Extracted page text data:
• • •

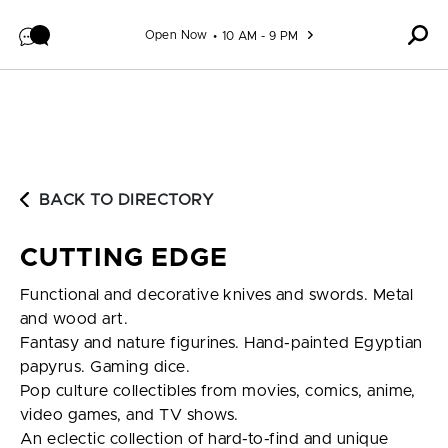
Skip to content
Open Now
10 AM - 9 PM
BACK TO DIRECTORY
CUTTING EDGE
Functional and decorative knives and swords. Metal
and wood art.
Fantasy and nature figurines. Hand-painted Egyptian
papyrus. Gaming dice.
Pop culture collectibles from movies, comics, anime,
video games, and TV shows.
An eclectic collection of hard-to-find and unique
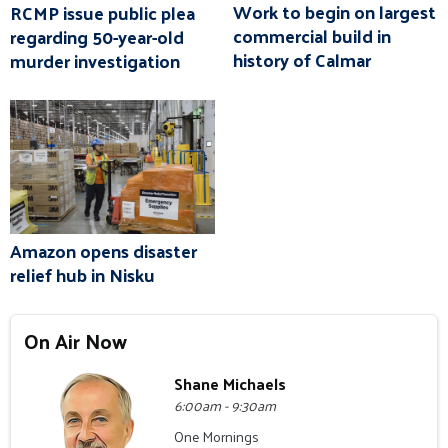
Work to begin on largest
RCMP issue public plea
commercial build in
regarding 50-year-old
history of Calmar
murder investigation
Amazon opens disaster
relief hub in Nisku
On Air Now
Shane Michaels
6:00am - 9:30am
One Mornings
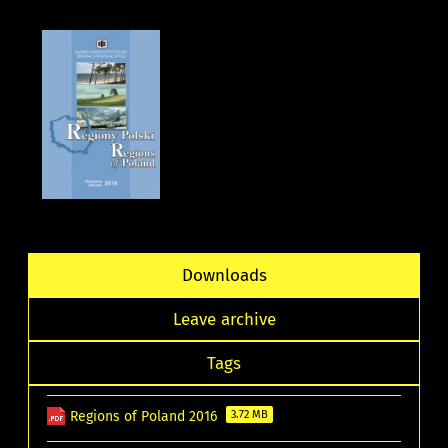
Downloads
Leave archive
Tags
Regions of Poland 2016
3.72 MB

• • •

What to work on:
Reproduce the text lines from all of the records above word for word, in their original order. Leave the pictures out of your answer.

Result of the task:
Skip to content
Open Now
10 AM - 9 PM
BACK TO DIRECTORY
CUTTING EDGE
Functional and decorative knives and swords. Metal
and wood art.
Fantasy and nature figurines. Hand-painted Egyptian
papyrus. Gaming dice.
Pop culture collectibles from movies, comics, anime,
video games, and TV shows.
An eclectic collection of hard-to-find and unique
Work to begin on largest
RCMP issue public plea
commercial build in
regarding 50-year-old
history of Calmar
murder investigation
Amazon opens disaster
relief hub in Nisku
On Air Now
Shane Michaels
6:00am - 9:30am
One Mornings
Downloads
Leave archive
Tags
Regions of Poland 2016
3.72 MB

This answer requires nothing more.